The Scikit-learn library makes available the `train_test_split` function that creates train and test datasets. This function is _wrapped_ below to create a function that takes as input a dataframe and the name of the target variable and returns a dictionary of results. 

In [0]:
def get_train_test_dict(pdf, target_name, **kwargs):
  from sklearn.model_selection import train_test_split
  X_train, X_test, y_train, y_test = train_test_split(pdf.drop(columns=target_name),
                                                      pdf[target_name], 
                                                      **kwargs)
  return {
      'x_train': X_train,
      'y_train': y_train,
      'x_test' : X_test,
      'y_test' : y_test
  }

In [0]:
train_test_dict = get_train_test_dict(feature_target_pdf,'target')

The function returns a dictionary with one key-value pair for each dataset.

In [15]:
train_test_dict.keys()

dict_keys(['x_train', 'y_train', 'x_test', 'y_test'])

Notice the differences in datatype and shape of the output. 


In [16]:
[(name, type(val), val.shape) for (name,val) in train_test_dict.items()]
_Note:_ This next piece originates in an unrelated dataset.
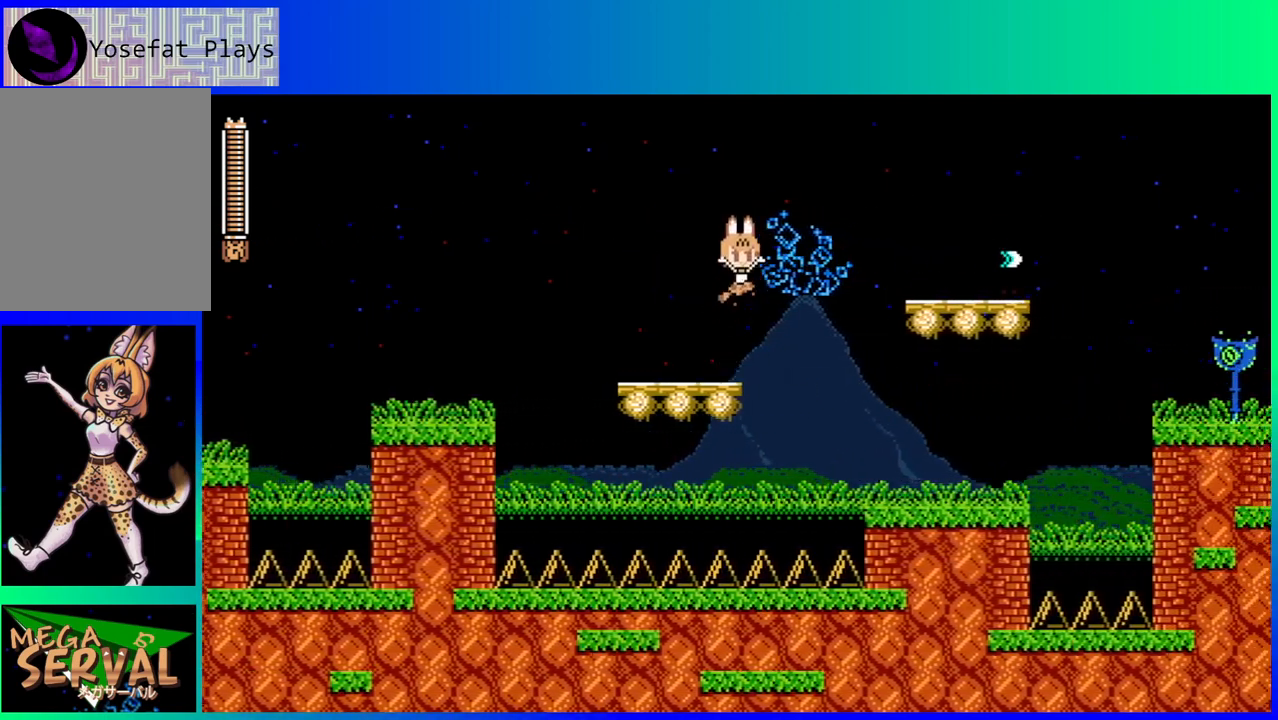
{"buttons": ["Y", "DPAD_RIGHT"], "left_stick": "center", "right_stick": "center", "events": [[67, "Y", "down"], [233, "B", "up"], [233, "Y", "up"], [300, "Y", "down"], [383, "Y", "up"], [467, "Y", "down"]]}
[('x_train', pandas.core.frame.DataFrame, (75, 4)),
 ('y_train', pandas.core.series.Series, (75,)),
 ('x_test', pandas.core.frame.DataFrame, (25, 4)),
 ('y_test', pandas.core.series.Series, (25,))]

### Step 4. Fit model 

A _model_ is _fit_ on a training dataset so that it (the fit model) can be used to make predictions on unseen datasets (that contain the same predictor columns as the training dataset). 

Linear regression and logistic regression are common models. When they are fit to a training dataset coefficients are determined for each predictor column/variable that are then used to make predictions from a row of values with values for these predictor variables.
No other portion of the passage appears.